Some B.C. oysters may be contaminated
Some brands of B.C. oysters shouldn't be consumed because they may be contaminated with foodborne pathogens, the Canadian Food Inspection Agency (CFIA) warned Friday.
The Effingham extra small raw oysters, harvested from Effingham Inlet on Vancouver Island's west coast, have been distributed in British Columbia, Alberta and Ontario – but may have also been shipped out to other provinces.
It is believed the shellfish were contaminated with norovirus from the water. Norovirus is commonly transmitted by faecally contaminated water and person-to-person contact.
The CFIA said Friday there have been upwards of 20 illnesses already reported. Two or three of the people ate the oysters at a "community-type" event, and the remainder were consumed at restaurants.
The oysters were processed and packaged by Albion Fisheries of Vancouver (lot 172688 and 172929) or Sea World Fisheries (lot NY-OY-10091401). All of the packages contain five dozen oysters in each bag.
Guy Dean, Vice-President of Albion Fisheries, told ctvbc.ca that the recall affects about 300 dozen oysters in two of its lots.
"Most of that has been sold over the past two weeks so the vast majority would have been consumed already," he said.

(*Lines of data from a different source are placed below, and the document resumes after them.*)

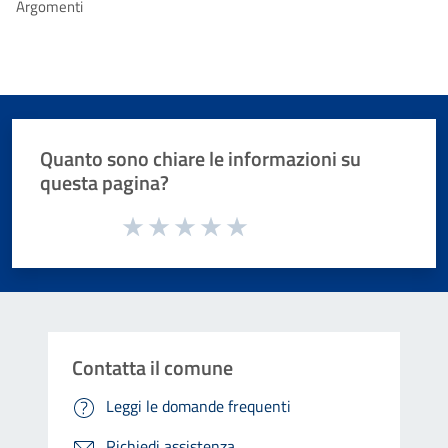
Argomenti
Quanto sono chiare le informazioni su
questa pagina?
Valuta da 1 a 5 stelle la pagina
Valuta 1 stelle su 5
Valuta 2 stelle su 5
Valuta 3 stelle su 5
Valuta 4 stelle su 5
Valuta 5 stelle su 5
Contatta il comune
Leggi le domande frequenti
Richiedi assistenza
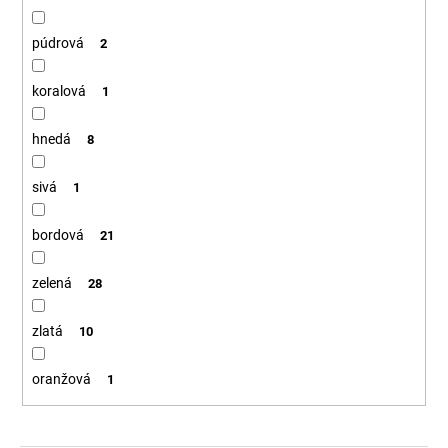
púdrová
2
koralová
1
hnedá
8
sivá
1
bordová
21
zelená
28
zlatá
10
oranžová
1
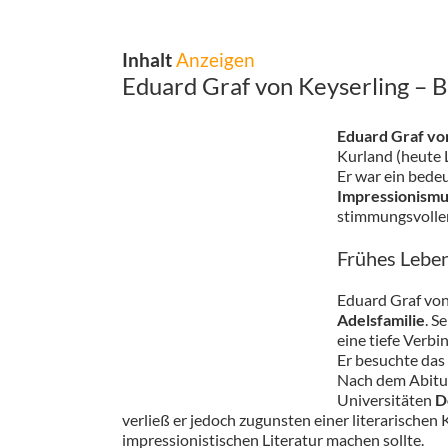
Inhalt
Anzeigen
Eduard Graf von Keyserling – 
Eduard Graf vo
Kurland (heute 
Er war ein bede
Impressionism
stimmungsvollen
Frühes Leben
Eduard Graf von
Adelsfamilie
. S
eine tiefe Verb
Er besuchte da
Nach dem Abitur
Universitäten
D
verließ er jedoch zugunsten einer literarischen 
impressionistischen Literatur machen sollte.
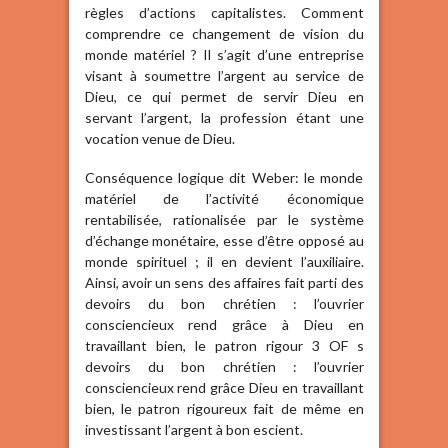
règles d’actions capitalistes. Comment
comprendre ce changement de vision du
monde matériel ? Il s’agit d’une entreprise
visant à soumettre l’argent au service de
Dieu, ce qui permet de servir Dieu en
servant l’argent, la profession étant une
vocation venue de Dieu.
Conséquence logique dit Weber: le monde
matériel de l’activité économique
rentabilisée, rationalisée par le système
d’échange monétaire, esse d’être opposé au
monde spirituel ; il en devient l’auxiliaire.
Ainsi, avoir un sens des affaires fait parti des
devoirs du bon chrétien : l’ouvrier
consciencieux rend grâce à Dieu en
travaillant bien, le patron rigour 3 OF s
devoirs du bon chrétien : l’ouvrier
consciencieux rend grâce Dieu en travaillant
bien, le patron rigoureux fait de même en
investissant l’argent à bon escient.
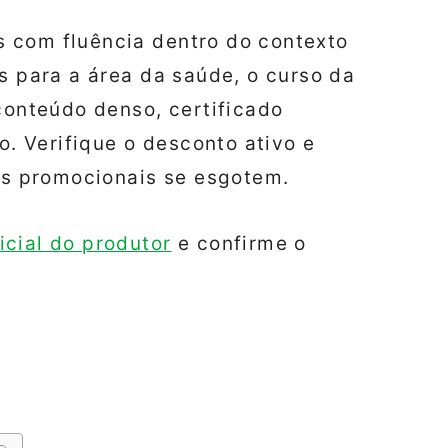
s com fluência dentro do contexto
eis para a área da saúde, o curso da
onteúdo denso, certificado
. Verifique o desconto ativo e
as promocionais se esgotem.
icial do produtor
e confirme o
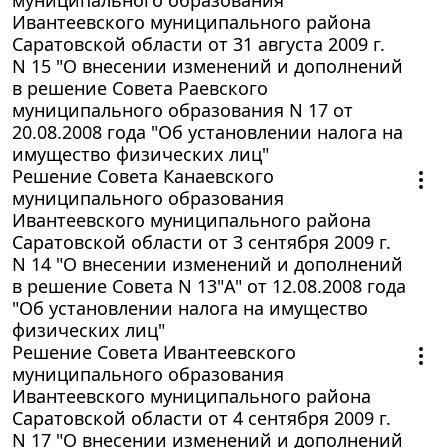
Ивантеевского муниципального района
Саратовской области от 31 августа 2009 г.
N 15 "О внесении изменений и дополнений
в решение Совета Раевского
муниципального образования N 17 от
20.08.2008 года "Об установлении налога на
имущество физических лиц"
Решение Совета Канаевского
муниципального образования
Ивантеевского муниципального района
Саратовской области от 3 сентября 2009 г.
N 14 "О внесении изменений и дополнений
в решение Совета N 13"А" от 12.08.2008 года
"Об установлении налога на имущество
физических лиц"
Решение Совета Ивантеевского
муниципального образования
Ивантеевского муниципального района
Саратовской области от 4 сентября 2009 г.
N 17 "О внесении изменений и дополнений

As a part of the Ocean Wise sustainable seafood program, the company supplies a large quantity of shellfish and other products to local Vancouver restaurants.
Dean says there is no risk to the public going forward, adding that its lotting system allows them to pin down exactly where the oysters originated.
"It's important to understand we carry 30 different oysters so it's a very small number," he said.
The CFIA has taken samples of the oysters for analysis.
The oysters may also have been sold at some retail seafood counters. The CFIA says consumers who are unsure if they have the affected product should check with their retailer or supplier.
Vancouver Coastal Health, British Columbia Centre for Disease Control, Public Health Agency of Canada (PHAC) and Health Canada are also investigating.
The CFIA warns that the product may not look or smell spoiled but eating food with these organisms can cause food poisoning.
Symptoms can include nausea, vomiting, abdominal pain, fever, headache, dizziness and neck stiffness. Pregnant women, young children and the elderly are particularly vulnerable.